Speaking of security, there seems to be some inconsistency with the way security treats Ukrainians versus foreigners. We clearly saw security allow Ukrainians to pass through to airside carrying unfinished bottle of drinks. When a UK couple tried to do the same, they were told to ditch the drink. The security people also like to manhandle you, are very impatient, enjoy barking orders and generally being most unpleasant.

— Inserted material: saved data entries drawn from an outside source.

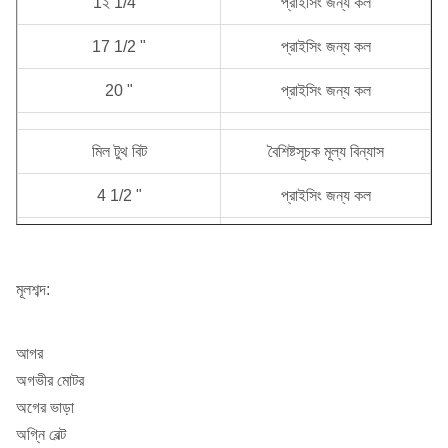
1২ 1/4 "
প্রাইসিং জন্য কল
17 1/2 "
প্রাইসিং জন্য কল
20 "
প্রাইসিং জন্য কল
মিল টুথ বিট
বৈশিষ্টসূচক মূল্য বিন্যাস
4 1/2 "
প্রাইসিং জন্য কল
4 3/4 "
প্রাইসিং জন্য কল
6 1/8 "
প্রাইসিং জন্য কল
মূলশব্দ:
6 1/4 "
প্রাইসিং জন্য কল
আগর
7 7/8 "
প্রাইসিং জন্য কল
অগভীর মোটর
অগের ভাড়া
8 1/2 "
প্রাইসিং জন্য কল
অগি্ন বেল্ট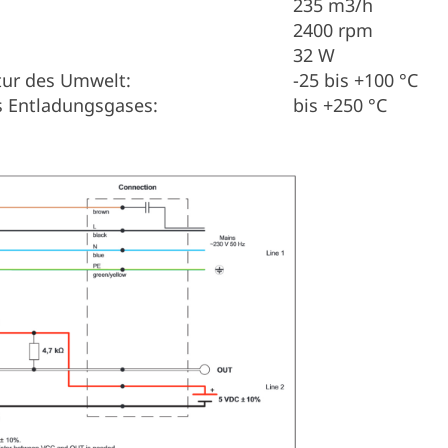
235 m3/h
2400 rpm
32 W
tur des Umwelt:
-25 bis +100 °C
s Entladungsgases:
bis +250 °C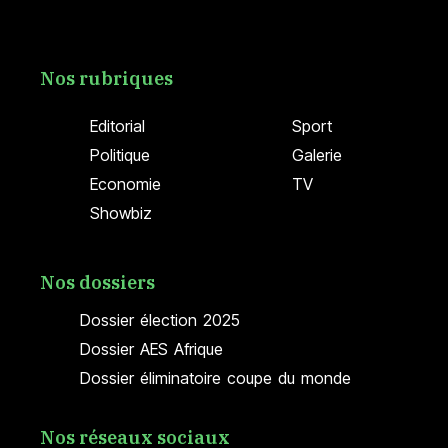
Nos rubriques
Editorial
Sport
Politique
Galerie
Economie
TV
Showbiz
Nos dossiers
Dossier élection 2025
Dossier AES Afrique
Dossier éliminatoire coupe du monde
Nos réseaux sociaux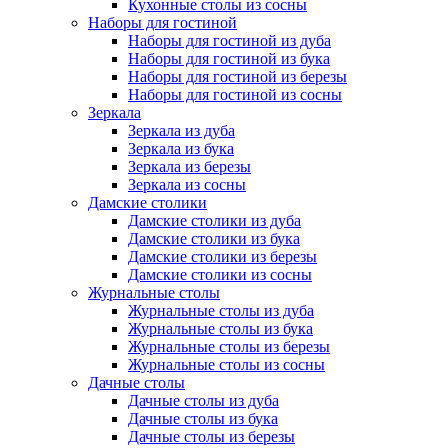
Кухонные столы из сосны
Наборы для гостиной
Наборы для гостиной из дуба
Наборы для гостиной из бука
Наборы для гостиной из березы
Наборы для гостиной из сосны
Зеркала
Зеркала из дуба
Зеркала из бука
Зеркала из березы
Зеркала из сосны
Дамские столики
Дамские столики из дуба
Дамские столики из бука
Дамские столики из березы
Дамские столики из сосны
Журнальные столы
Журнальные столы из дуба
Журнальные столы из бука
Журнальные столы из березы
Журнальные столы из сосны
Дачные столы
Дачные столы из дуба
Дачные столы из бука
Дачные столы из березы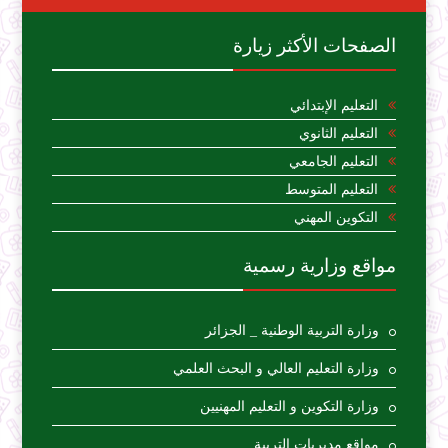
الصفحات الأكثر زيارة
التعليم الإبتدائي
التعليم الثانوي
التعليم الجامعي
التعليم المتوسط
التكوين المهني
مواقع وزارية رسمية
وزارة التربية الوطنية _ الجزائر
وزارة التعليم العالي و البحث العلمي
وزارة التكوين و التعليم المهنيين
مواقع مديريات التربية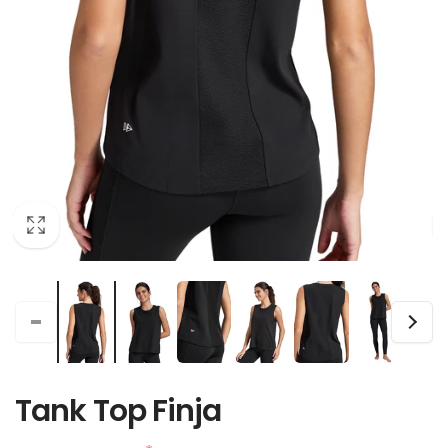
Tank Top Finja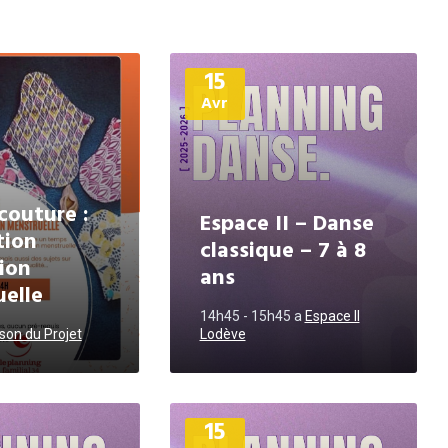
Plus
15
d'informations
Avr
 couture :
Espace II – Danse
tion
classique – 7 à 8
ion
ans
elle
14h45 - 15h45
a
Espace II
son du Projet
Lodève
Plus
15
d'informations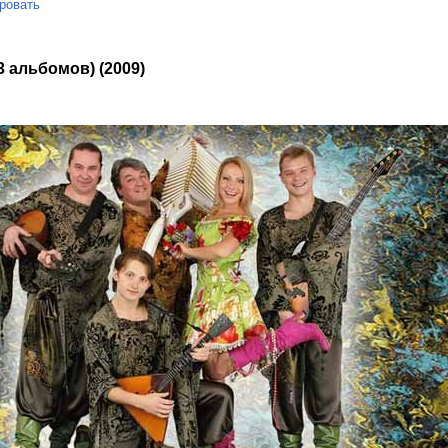
ровать
3 альбомов) (2009)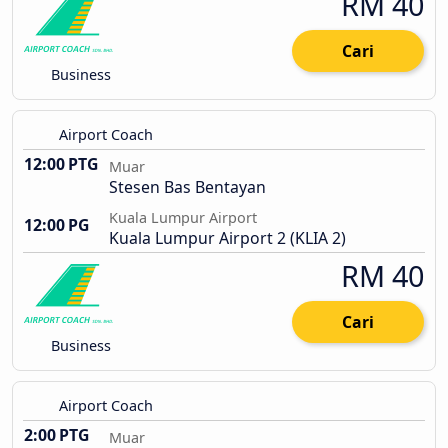
RM 40
Cari
Business
Airport Coach
12:00 PTG
Muar
Stesen Bas Bentayan
Kuala Lumpur Airport
12:00 PG
Kuala Lumpur Airport 2 (KLIA 2)
RM 40
Cari
Business
Airport Coach
2:00 PTG
Muar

Our flight eventually left at 10:30pm, some four hours after it was supposed to. The flight itself was smooth, but spoilt by Ukrainian teenagers sitting in front playing up (and being shouted down by a fellow countryman at one point in which they soon shut up). These teenagers also were playing with their mobile phone during take-over, during the flight, and during landing. For some reason people don’t seem to understand what’s being said since on our flight into Kyiv, the woman passenger in front of us received a phone call during the actual landing. If the cabin crew were aware of this, they didn’t say anything.
When we arrived in Luton, it was too late to catch any connecting buses or trains back to Woking. Easybus, whom we used to get to Luton from London told us that we’d have to buy brand new tickets. There were no representatives from Wizz Air to help arrange ongoing travel (or even to use a phone to do so ourselves). We tried to check into the local Holiday Inn, but the Inn was full (SING: Little Donkey). As was the local Ibis. So we caught the Easybus back to London Victoria and tried to find a hotel there. No luck. The only one that may have been available would have been the Grovesnor, and at nearly £400 a night, that was right out. So from around 1am to 4:10am we spent a very very cold night sitting in the shopping precinct along Buckingham Palace Road. At 4:10 we hailed a taxi to take us to Waterloo Station and waiting there for the 5am train back to Woking.

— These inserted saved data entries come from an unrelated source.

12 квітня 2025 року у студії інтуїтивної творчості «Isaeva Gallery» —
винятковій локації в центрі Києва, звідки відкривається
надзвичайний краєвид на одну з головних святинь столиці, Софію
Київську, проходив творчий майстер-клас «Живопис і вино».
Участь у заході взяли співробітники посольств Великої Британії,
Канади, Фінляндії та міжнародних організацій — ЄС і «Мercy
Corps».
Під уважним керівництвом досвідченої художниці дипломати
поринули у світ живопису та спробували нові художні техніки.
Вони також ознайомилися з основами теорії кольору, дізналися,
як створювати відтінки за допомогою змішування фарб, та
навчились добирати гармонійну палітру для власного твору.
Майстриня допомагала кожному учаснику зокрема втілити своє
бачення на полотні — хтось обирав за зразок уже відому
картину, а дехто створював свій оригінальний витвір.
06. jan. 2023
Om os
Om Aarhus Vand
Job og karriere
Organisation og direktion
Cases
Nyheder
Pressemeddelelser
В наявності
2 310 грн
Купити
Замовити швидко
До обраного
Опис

We’re furious with Wizz Air for their failure to provide support when it was needed. You could argue that it should be Luton Airport that provides the support, since it was them that had shut for the four hours and delaying flights in and out. However, our payment and contract is with Wizz Air who have a duty of care. They are responsible for liasing with Luton. And it is Wizz Air for choosing to use Luton as their base. Needless to say, we’ll be writing to them about this.